Hacker News new | ask | show | jobs
by tyingq 1887 days ago
I'd be careful with how much of a warm fuzzy the tool gives you. See this example from my other comment in the thread: https://news.ycombinator.com/item?id=26905880 If it were really looking at AST level data, that wouldn't have fooled it.

I suspect there would be similar issues with your example of ensuring no use of eval() in PHP. So it seems okay to keep your own developers informed, but I wouldn't use it, alone, to vet outside code. PHP has eval-like functionality buried in preg_replace(), assert(), and probably other places. This tool also doesn't seem to dig into namespaced "aliases".

1 comments

> If it were really looking at AST level data, that wouldn't have fooled it.

Semgrep does look at an AST; but that counterexample is not something you can "fix" solely by looking at an AST. You need actual Python-specific semantic analysis that knows that all "open" functions like 'print' come from the builtins module, and thus are bound to the same identifier. They're literally built into the implementation, it's not something you can "discover" from analyzing existing Python source. Even if you had a perfectly accurate python AST it couldn't "tell" you this fact, it's a priori knowledge, and all analysis engines need a base set of facts like this that they work from.

> but I wouldn't use it, alone, to vet outside code.

I mean, nobody seems to be suggesting this though, and the OP quite literally stated the major value of the tool is enforcing domain/codebase-specific rules among a team. Which is a really good use for it! There are tons of little useful patterns you can codify this way.

>Semgrep does look at an AST; but that counterexample is not something you can "fix" solely by looking at an AST

Perhaps I worded it poorly. Dumping the python AST for builtins.print() makes it pretty clear that it's "print" though. So I'm curious why that skirts the rule.

>I mean, nobody seems to be suggesting this though

Not specificially, but the context is using it for security purposes with phrases like "every use of a potentially injectable function such as exec,system,etc. in PHP". Felt like that was worth commenting on.

> Dumping the python AST for builtins.print() makes it pretty clear that it's "print" though.

No, the AST only tells you it's a method call on something called "builtins." You need the separate semantic knowledge of what builtins is in order to figure it out. Parsing + AST just means it sees "method call of `print` on `builtins` object". Regular print calls would come through as "regular function call of `print`".

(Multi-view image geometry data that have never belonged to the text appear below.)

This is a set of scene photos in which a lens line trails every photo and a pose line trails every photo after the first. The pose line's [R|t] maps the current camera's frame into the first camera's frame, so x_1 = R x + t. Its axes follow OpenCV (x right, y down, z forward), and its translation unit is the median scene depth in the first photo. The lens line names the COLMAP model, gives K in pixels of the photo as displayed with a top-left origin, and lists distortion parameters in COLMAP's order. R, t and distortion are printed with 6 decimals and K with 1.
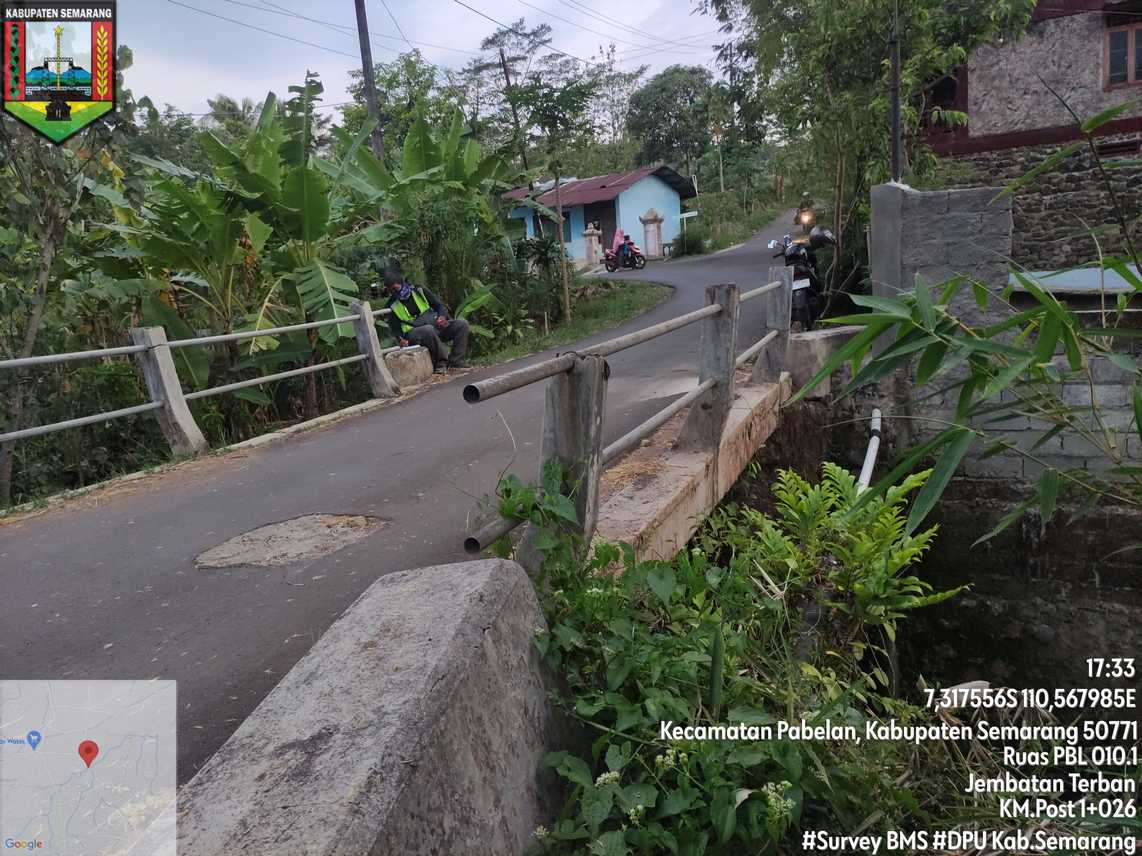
lens RADIAL K [[841.8, 0, 572.9], [0, 841.8, 426.0], [0, 0, 1]] dist [0.054190, -0.052126]
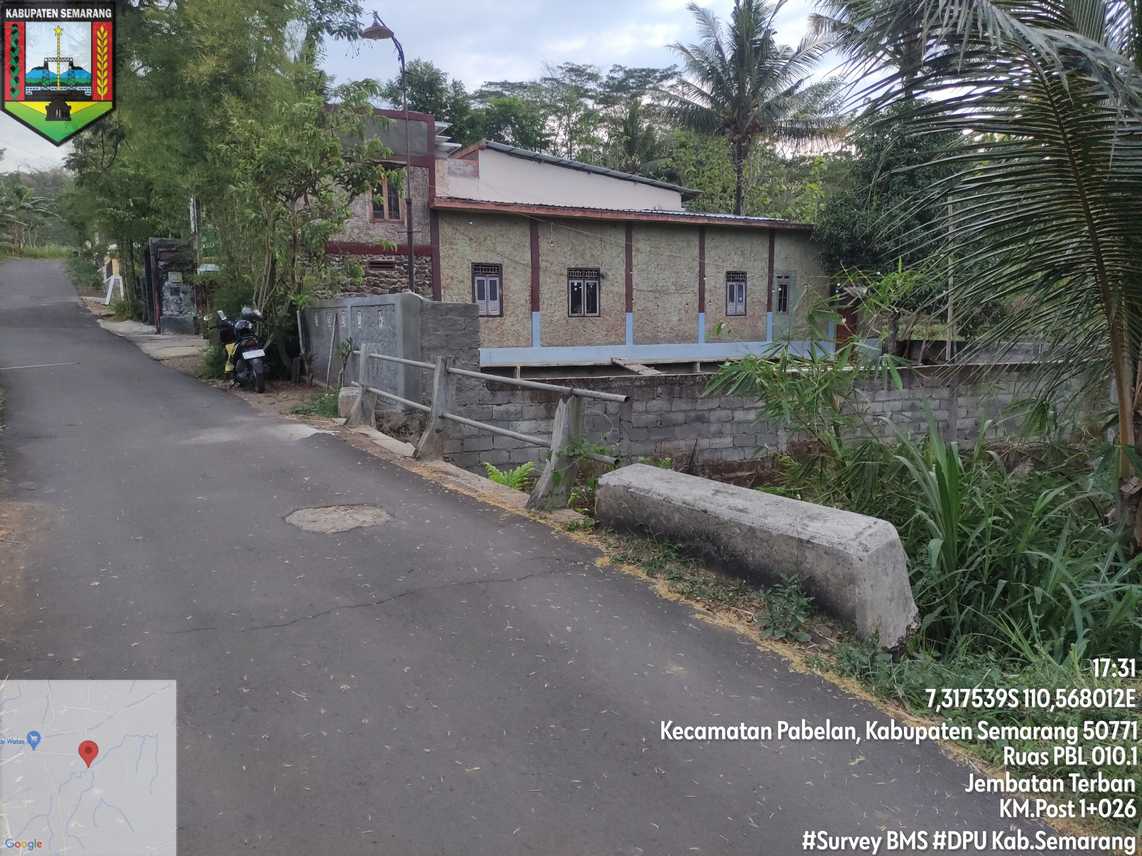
lens RADIAL K [[841.8, 0, 569.4], [0, 841.8, 425.4], [0, 0, 1]] dist [0.054190, -0.052126]
pose [[0.617253, -0.024904, 0.786370, -0.169712], [0.091251, 0.995020, -0.040114, 0.009366], [-0.781455, 0.096518, 0.616452, -0.032771]]
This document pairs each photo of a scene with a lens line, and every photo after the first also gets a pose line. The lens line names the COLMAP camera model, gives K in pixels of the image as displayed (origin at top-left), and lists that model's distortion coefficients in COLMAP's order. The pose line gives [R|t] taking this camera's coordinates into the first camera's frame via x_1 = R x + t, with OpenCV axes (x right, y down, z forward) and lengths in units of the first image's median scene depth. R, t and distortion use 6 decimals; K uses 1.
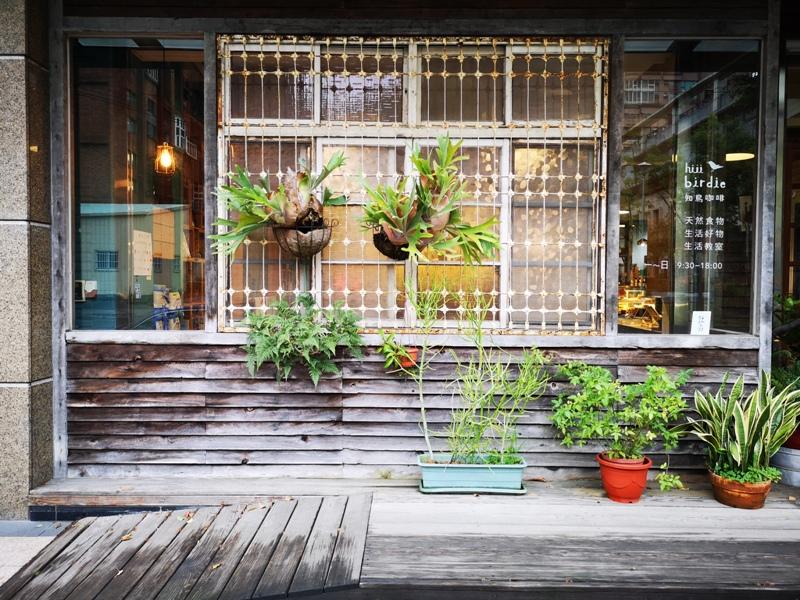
lens RADIAL K [[616.8, 0, 396.8], [0, 616.8, 298.6], [0, 0, 1]] dist [0.034896, -0.045808]
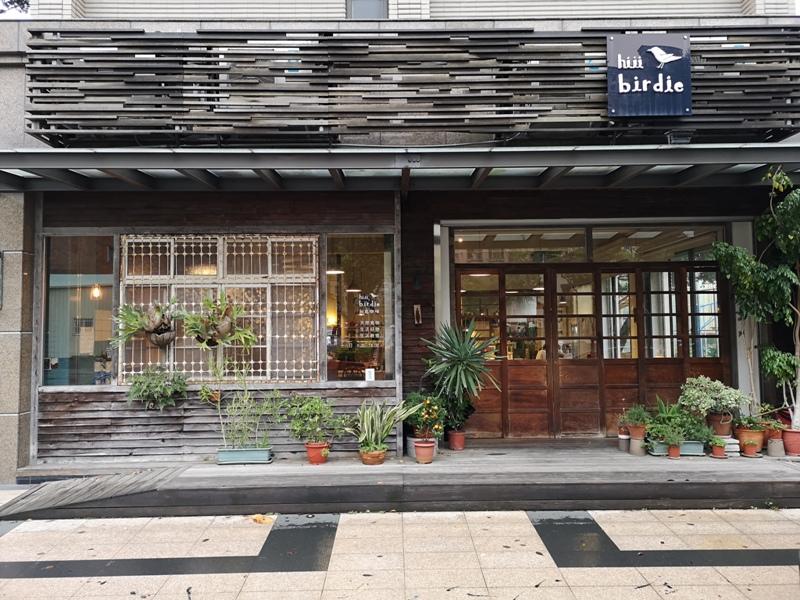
lens RADIAL K [[616.8, 0, 401.5], [0, 616.8, 295.6], [0, 0, 1]] dist [0.034896, -0.045808]
pose [[0.999460, -0.018610, 0.027082, 0.549677], [0.021040, 0.995500, -0.092399, -0.027722], [-0.025241, 0.092919, 0.995354, -0.979258]]
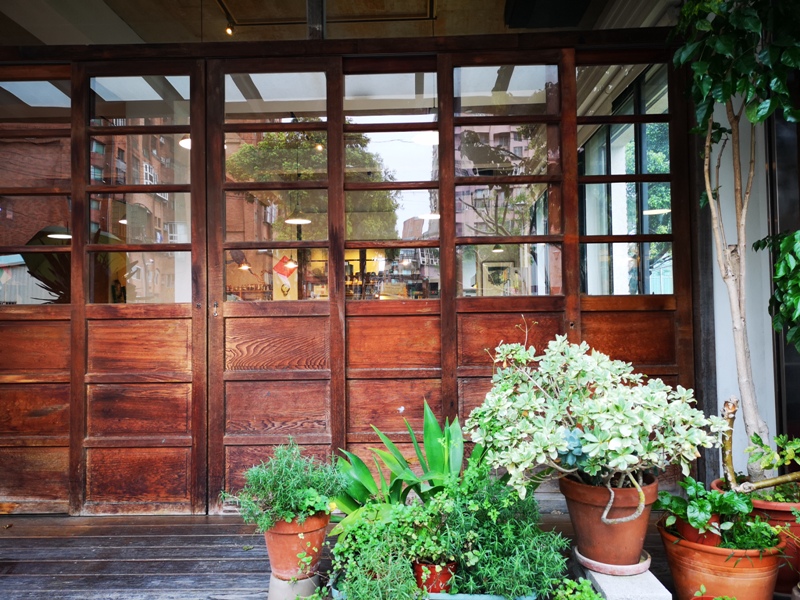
lens RADIAL K [[616.8, 0, 406.2], [0, 616.8, 292.8], [0, 0, 1]] dist [0.034896, -0.045808]
pose [[0.999406, -0.026911, -0.021520, 1.448519], [0.025158, 0.996641, -0.077937, 0.065940], [0.023545, 0.077350, 0.996726, 0.443005]]
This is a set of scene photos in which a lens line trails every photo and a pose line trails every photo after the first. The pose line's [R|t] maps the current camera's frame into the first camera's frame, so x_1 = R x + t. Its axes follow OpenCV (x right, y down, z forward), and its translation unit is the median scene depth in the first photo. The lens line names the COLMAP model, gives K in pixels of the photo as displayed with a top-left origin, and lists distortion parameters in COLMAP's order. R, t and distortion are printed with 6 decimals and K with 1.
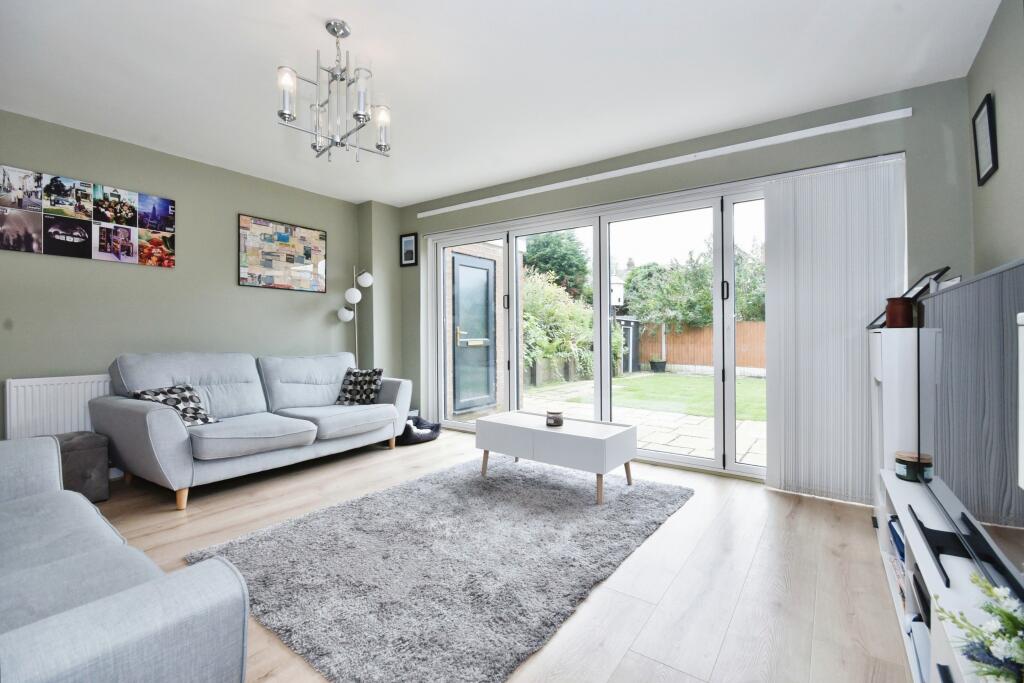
lens RADIAL K [[474.2, 0, 509.7], [0, 474.2, 322.6], [0, 0, 1]] dist [0.000086, -0.001435]
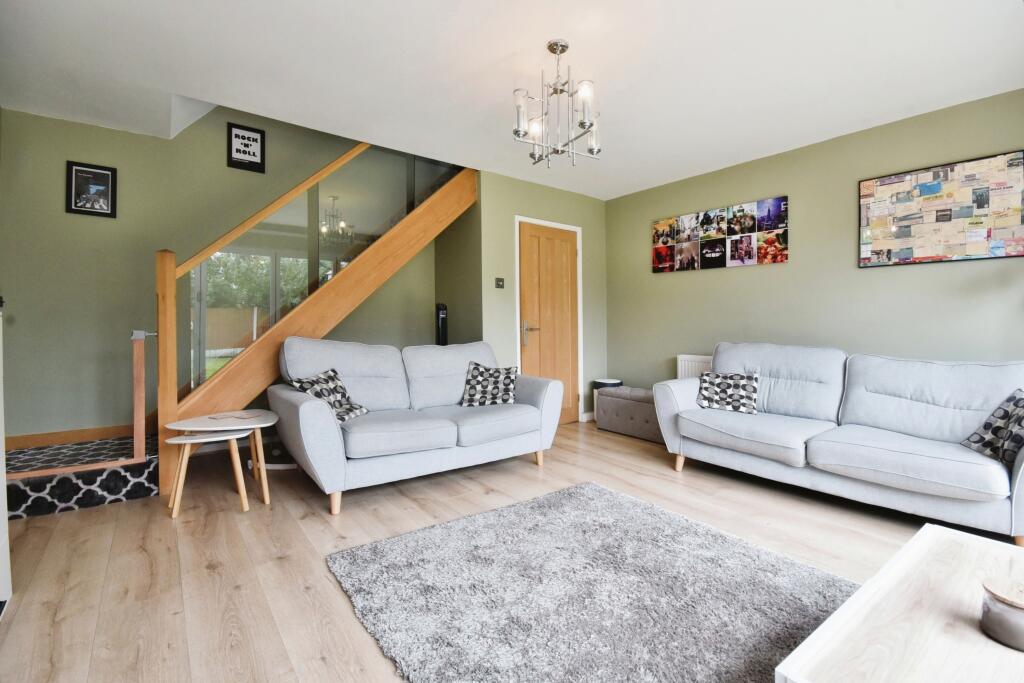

> Perhaps I worded it poorly. Dumping the python AST for builtins.print() makes it pretty clear that it's "print" though. So I'm curious why that skirts the rule.

To echo the other replies, the AST for builtins.print() is the same as the ast for mymodule.print() and, in fact, if you stick a builtins.py in the right place, you'll be able to prevent the import of the standard library builtin module, while the ast's would be identical.